Before we dive into Procurement savings reporting, let’s first look at a simple fictional example:
Imagine each year you buy a 5 kg bunch of apples at a greengrocer for an event you are hosting (it’s one of those healthy events…😉). The price you paid in the past years has been 10 EUR.
This year you decide to negotiate a deal with the greengrocer for a lower price if you agree to buy from him for the next 3 years. This leads to an agreement of 9 EUR for each 5 kg bunch for the coming 3 years. So instead of spending 30 EUR across 3 years, you now spend 27 EUR and have saved yourself 3 EUR. Right?
Well…this is not necessarily true, as in many organisations you have only saved 1 EUR from a financial reporting perspective. This is because Procurement is only allowed to report savings on improvements made compared to the previous year (i.e., from year 1 to year 0, from year 2 to year 1 and from year 3 to year 2 etc). This means that in our example there can only be savings reported for year 1 (10 minus 9 EUR) and nothing for years 2 and 3 (9 minus 9 EUR).
Now imagine a parallel fictional universe where you buy the same apples from the same greengrocer but have instead made a 3-year agreement to buy at 9.70 EUR in year 1, 9.30 EUR in year 2, and 9.00 EUR in year 3. In this universe you will spend 28 EUR in 3 years and save 2 EUR.
Now, by the same Procurement financial reporting logic described earlier, the savings Procurement can report in this example also equals 1 EUR: 0.30 EUR in year 1 (10 minus 9.70 EUR) plus 0.40 EUR in year 2 (9.70 minus 9.30 EUR) plus 0.30 EUR in year 3 (9.30 minus 9.00 EUR).
So, from a reporting perspective we would have no preference which of these results has been agreed, as both save 1 EUR on paper and lead to the same price after year 3 (9 EUR).
It should be obvious that these scenarios are not the same though and if we translate this example into a B2B setting we can begin to see potential incentive issues for a Procurement organisation.
Comparing apples to apples may not be that simple when it comes to savings reporting
Incentive compatibility issues
The manner of Procurement being able to report savings versus previous years gives rise to a number of issues (some bigger than others), which I would like to address in this article:
- There is little incentive for the Procurement organisation to source longer-term agreements with the supply base if on paper it does not bring them additional value. Even though a longer contract duration equals a bigger scope to be sourced and therefore additional value to be generated. So, this leads to shorter-term agreements on average, more frequent opportunities to negotiate, and thus more opportunities for the supply base to coordinate its actions.

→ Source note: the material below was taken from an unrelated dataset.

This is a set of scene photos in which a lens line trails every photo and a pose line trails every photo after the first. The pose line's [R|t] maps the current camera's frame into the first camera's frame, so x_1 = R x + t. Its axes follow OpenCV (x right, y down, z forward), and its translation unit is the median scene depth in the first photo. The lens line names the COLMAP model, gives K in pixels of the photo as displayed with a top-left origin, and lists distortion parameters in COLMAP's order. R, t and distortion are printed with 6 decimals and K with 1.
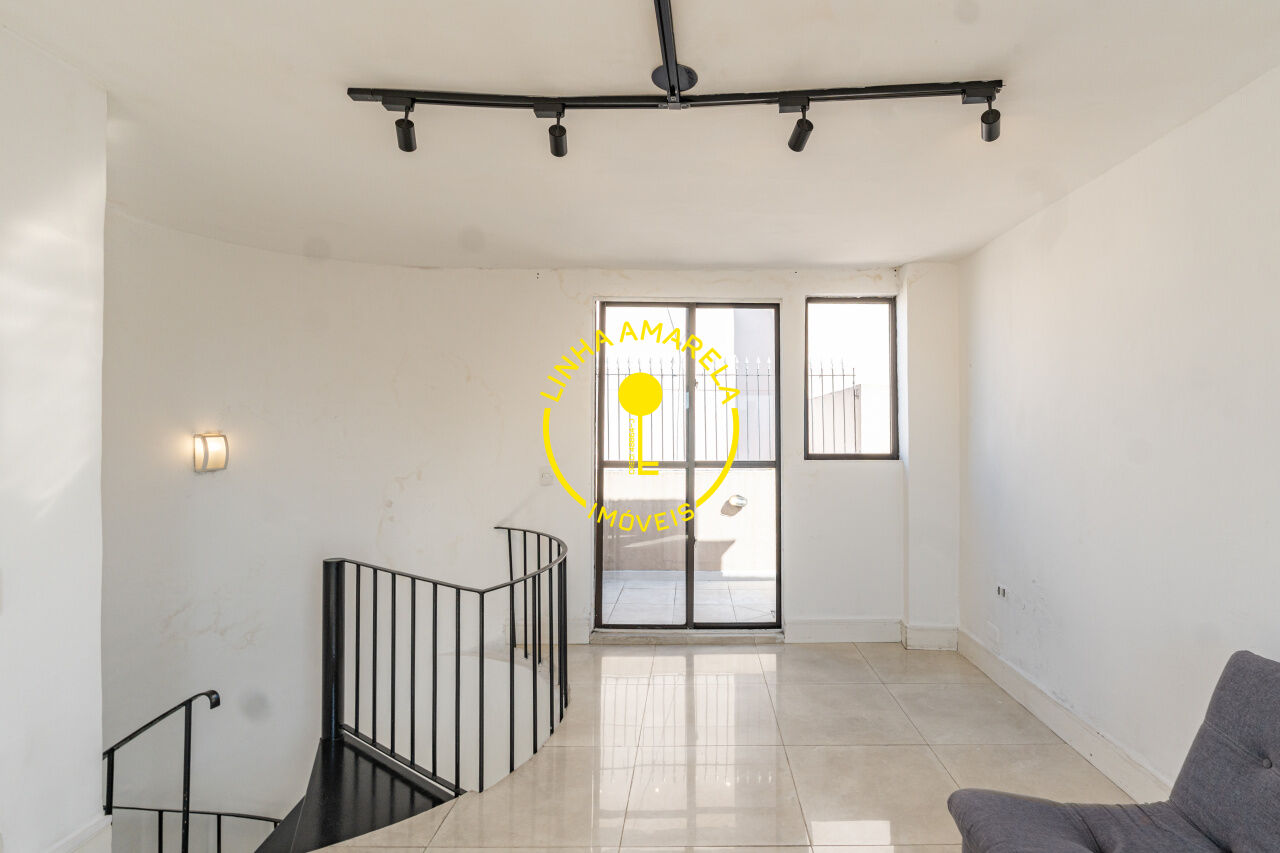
lens RADIAL K [[589.3, 0, 640.6], [0, 589.3, 416.5], [0, 0, 1]] dist [-0.012483, 0.001435]
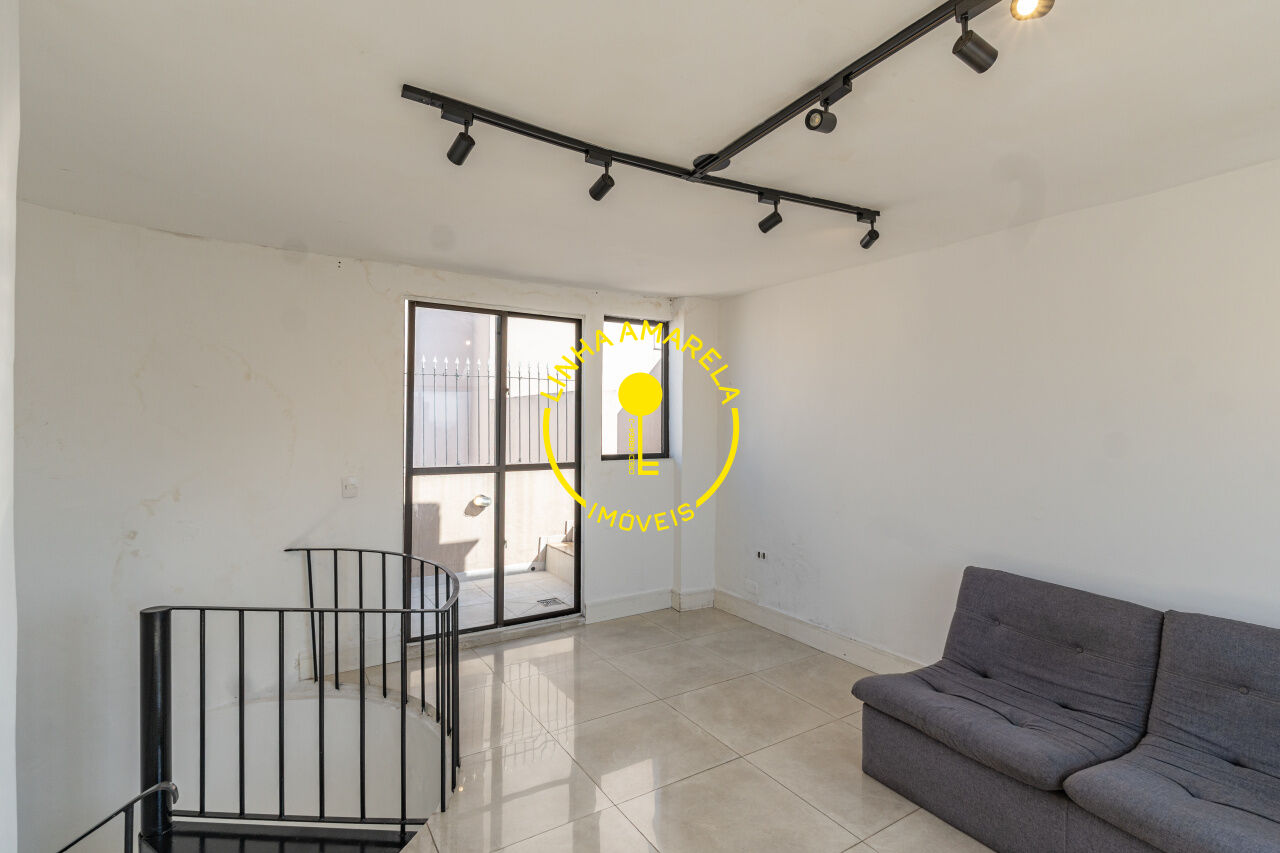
lens RADIAL K [[589.3, 0, 629.0], [0, 589.3, 428.6], [0, 0, 1]] dist [-0.012483, 0.001435]
pose [[0.860862, -0.005781, 0.508806, -0.252978], [-0.007851, 0.999666, 0.024642, -0.016034], [-0.508778, -0.025208, 0.860528, 0.003173]]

- Procurement is not fully acknowledged for the value it is contributing to the bottom line of the organisation. In the first example given, the recognition is only 1/3rd of the total value contributed. This also means that the standing of Procurement in the organisation might be undervalued as a result.
- Procurement is/can be incentivised to make knowingly suboptimal deals. Early on in my Procurement career (early 2000’s) I was at a negotiation training and discussing upcoming low-cost Chinese suppliers with a Procurement colleague from another business unit. He indicated that he could very easily get his new Chinese supplier to reduce by 20% immediately, but only asked for 5% year-on-year, because that was also what his KPI was. He argued “Why should I get 20% now and then next year miss out on my performance KPI when I miss the 5% target?” This is not a situation that an organisation would like to end up in, but this is what this manner of savings reporting is incentivising. Many will likely not act on these incentives, but why create the poor incentives to begin with?
- Looking at point 3 above from a different angle, we can also find that if suppliers realise the impact of this type of reporting (e.g. by reading this article… 😉) they can engineer commercial proposals that satisfy the needs of the buyer at a much lower cost. If the greengrocer in my example would understand that the apple buyer has a target of 1 EUR under the afore-mentioned reporting rules, then instead of offering 9 EUR straight away (and conceding 3 EUR of value over 3 years), he can optimise his commercials by offering a year-on-year annual reduction that also gives 1 EUR saving to the buyer and thereby save himself 2 EUR. While in the apple example this is not a massive impact value wise, imagine that in a lot of B2B tenders the scope is 1 million times bigger. In those cases, the payoff for properly understanding these dynamics and acting on them start to be increasingly more attractive. A good sales negotiator would see a very good ‘win-win’ opportunity here to offer 1.10 EUR in savings by offering 9.70 EUR (Y1), 9.30 EUR (Y2) and 8.90 EUR (Y3) instead of 9 EUR in year 1.
Conclusion
Taking the above-mentioned dynamics into account, I would argue that:
Procurement should agree with financial controlling on an adjusted manner of savings reporting in the case of multi-year agreements, such that they incentivise Procurement to negotiate deals that are in the best interest of the organisation.
Leaving the door open for suppliers to engineer worse deals, that are artificially “better”, does not seem like a great idea.